- **TASK STATEMENT**
Exclude all pictures from your copy of the data below, which should otherwise match exactly.

[[ GIVEN DATA, beginning ]]

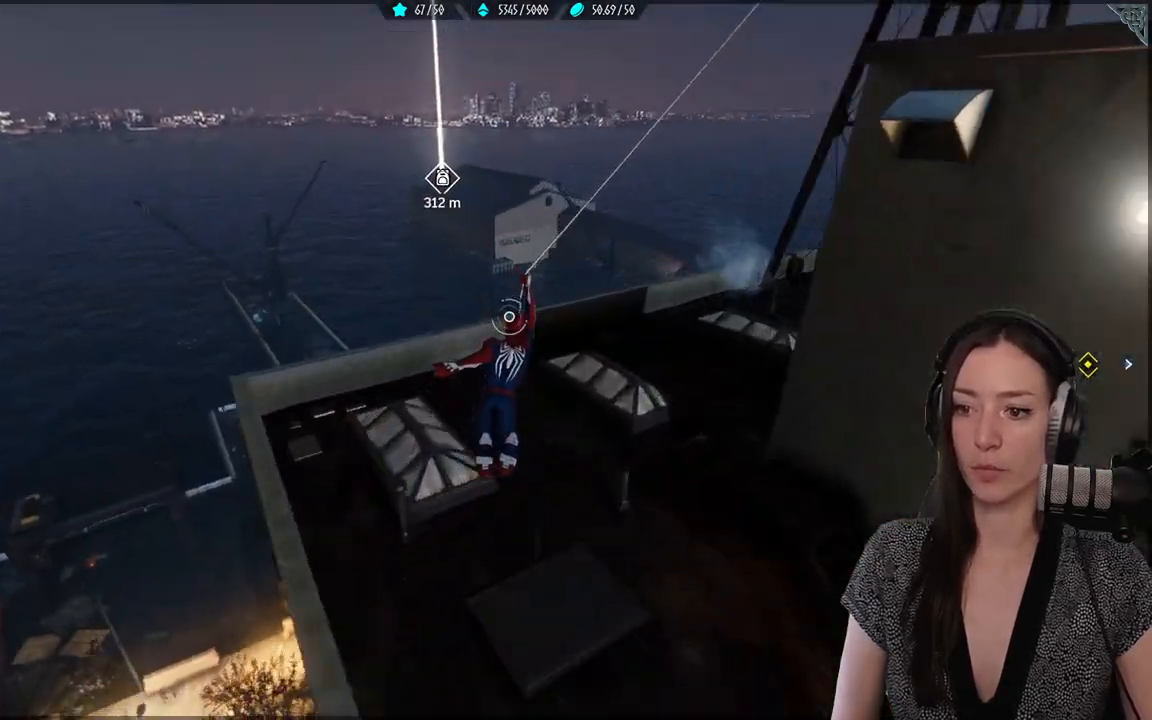
{"dt_ms": 500, "buttons": ["R2"], "left_stick": "up", "right_stick": "center", "events": []}
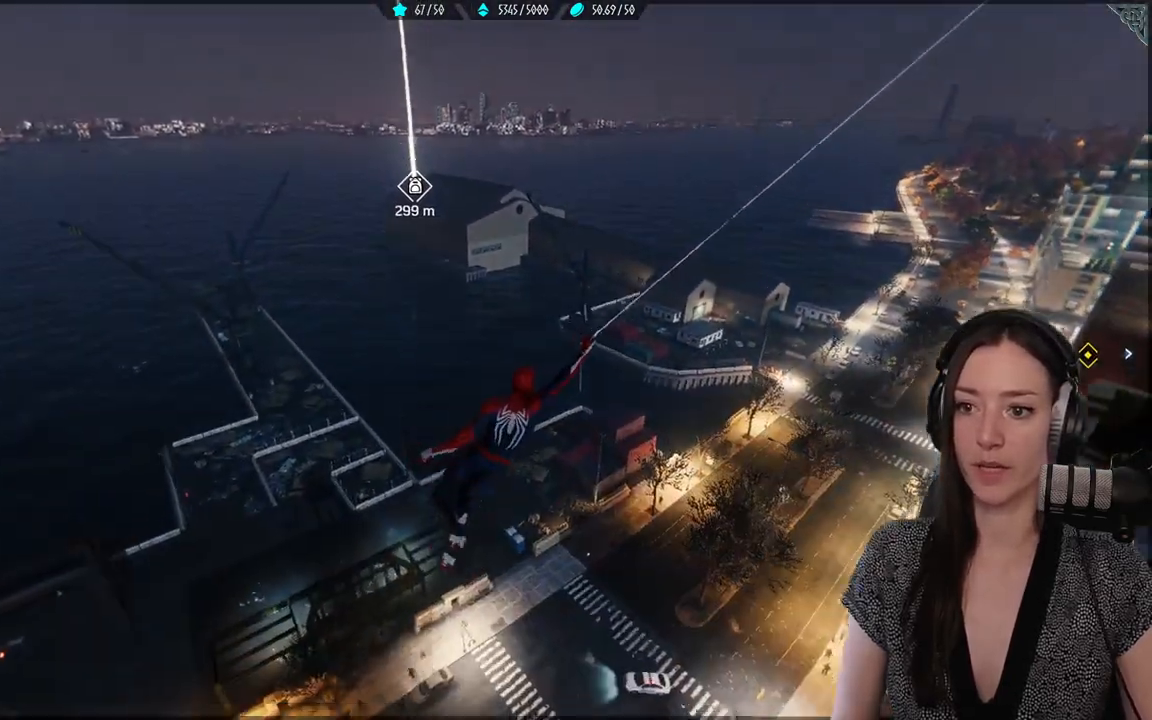
{"dt_ms": 500, "buttons": ["R2"], "left_stick": "up", "right_stick": "center", "events": []}
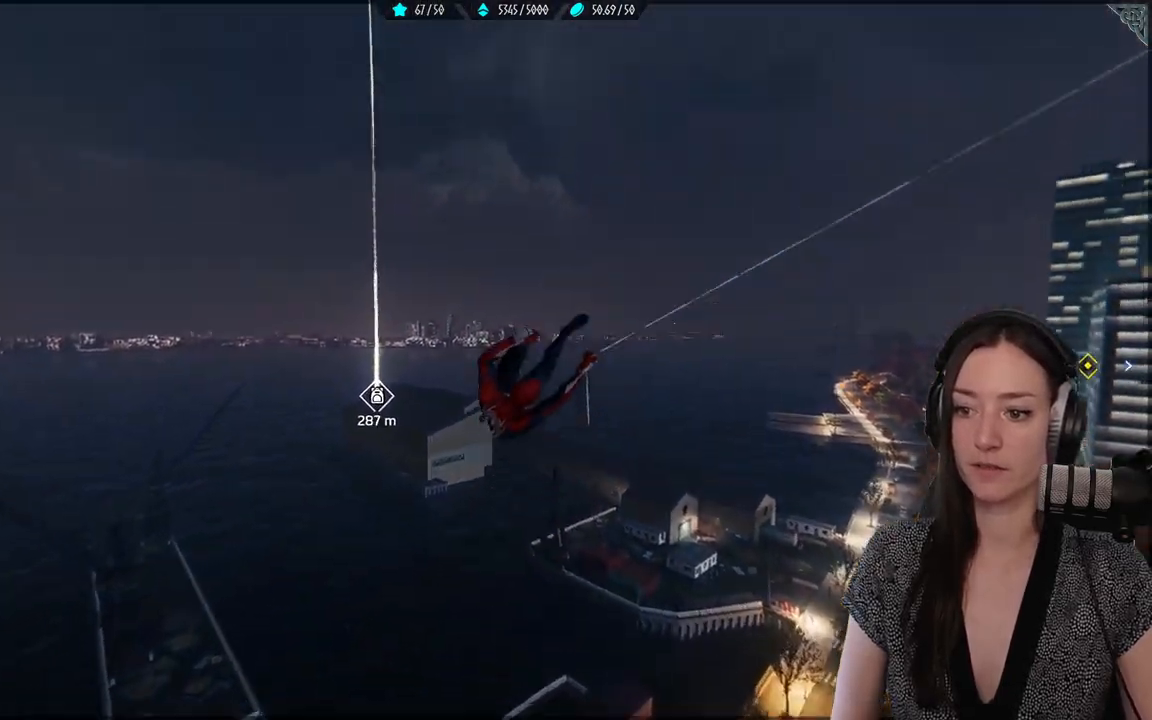
{"dt_ms": 500, "buttons": [], "left_stick": "up", "right_stick": "down", "events": [[200, "right_stick", "down"], [233, "R2", "up"]]}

[[ GIVEN DATA, end ]]

- **ANSWER**
{"dt_ms": 500, "buttons": ["R2"], "left_stick": "up", "right_stick": "center", "events": []}
{"dt_ms": 500, "buttons": ["R2"], "left_stick": "up", "right_stick": "center", "events": []}
{"dt_ms": 500, "buttons": [], "left_stick": "up", "right_stick": "down", "events": [[200, "right_stick", "down"], [233, "R2", "up"]]}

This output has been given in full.